Appendix A – Moderation Flow

  1. Cross‑posted? → Reject

  2. Reply‑All? → See 3 (if not skip to 4)

  3. Does intro justify listwide reply? If no → Reject

  4. Cost needed? If yes, is it listed? If no → Reject

  5. Addresses event/program specific to MH clinicians → Reject

  6. Session fee mentioned? → Reject

  7. ALL‑CAPS / big fonts / symbols / emojis? → Reject

  8. General‑interest news, or selling a non-therapy service? → Reject

  9. Client described? → Reject

  10. Posting for 3rd party? → Reject

  11. Digest reply? → Reject

  12. Critique of member only? → Reject

  13. Duplicate < 2 months, or a “correcting my earlier post” message? → Reject

  14. Requires therapist ideological or political self-identification? → Reject

  15. Otherwise → Accept

Appendix  B – Fee Examples

Allowed

  • “Sliding scale available.”

  • “4‑week workshop — $250.”

Not Allowed

  • “My session fee is $200.”

  • “Sliding scale $80–$150.”


Appendix  C – FAQ

Why can’t referral requests screen for beliefs or ideology on the list?

FreeTree is a broadcast forum received by all members, not just those who choose to respond. When referral requests ask therapists to self-sort based on political or ideological positions, that screening request happens publicly and can cause harm to colleagues who experience the language as excluding or identity-invalidating.

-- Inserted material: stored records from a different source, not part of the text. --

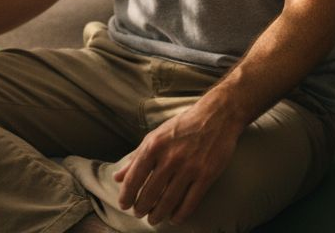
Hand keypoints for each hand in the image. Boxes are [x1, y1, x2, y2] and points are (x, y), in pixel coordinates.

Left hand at [113, 103, 244, 224]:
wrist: (217, 116)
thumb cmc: (183, 126)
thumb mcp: (155, 136)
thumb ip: (136, 157)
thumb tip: (117, 177)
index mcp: (154, 146)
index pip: (134, 178)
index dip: (126, 196)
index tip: (124, 205)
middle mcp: (170, 157)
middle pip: (150, 193)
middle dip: (141, 208)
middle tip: (139, 213)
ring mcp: (189, 167)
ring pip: (168, 201)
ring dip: (158, 214)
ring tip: (154, 218)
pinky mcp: (206, 174)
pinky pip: (190, 202)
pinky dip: (180, 214)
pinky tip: (175, 218)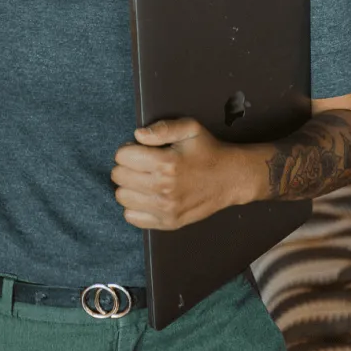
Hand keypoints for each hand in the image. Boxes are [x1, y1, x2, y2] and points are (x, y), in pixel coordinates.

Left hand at [112, 117, 253, 230]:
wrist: (231, 178)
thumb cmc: (207, 151)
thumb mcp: (189, 128)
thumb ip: (162, 128)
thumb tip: (138, 135)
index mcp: (167, 163)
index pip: (122, 156)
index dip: (128, 149)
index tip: (140, 150)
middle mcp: (164, 188)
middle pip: (119, 177)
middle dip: (126, 167)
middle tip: (141, 164)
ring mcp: (166, 208)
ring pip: (122, 197)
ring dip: (128, 186)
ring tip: (144, 179)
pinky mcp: (169, 222)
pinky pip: (132, 217)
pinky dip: (134, 206)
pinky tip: (147, 196)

This guideline does not mean beliefs don’t matter clinically. It means that belief or worldview alignment should be explored after a therapist has indicated interest or availability, in a private, one-to-one context where nuance, consent, and clinical relevance can be appropriately addressed.

Doesn’t this put burden or risk on clients to ask hard questions directly?

The intent is the opposite. Under this model, therapists first opt in based on the clinical work described. Alignment questions can then be explored privately with interested clinicians, rather than requiring clients to screen or educate every possible provider or exposing colleagues to list-wide ideological sorting.

Isn’t this inconsistent with affirming care (e.g., anti-racism, LGBTQ+ safety)?

No. Requests for therapists who are competent in providing affirming care to specific populations, or experienced with particular forms of trauma or systemic harm, are appropriate and encouraged. The boundary applies only to broadcast screening of therapists based on political or ideological labels, not to clinical competence or ethical scope of practice.

Is this about judging anyone’s politics or beliefs?

No. This is a moderation guideline about how referral requests are framed in a shared professional space. It is not a statement about which beliefs are acceptable, ethical, or correct.

[Revised January 9, 2026]


Thank you for helping keep FreeTree a safe, useful, and respectful space for everyone.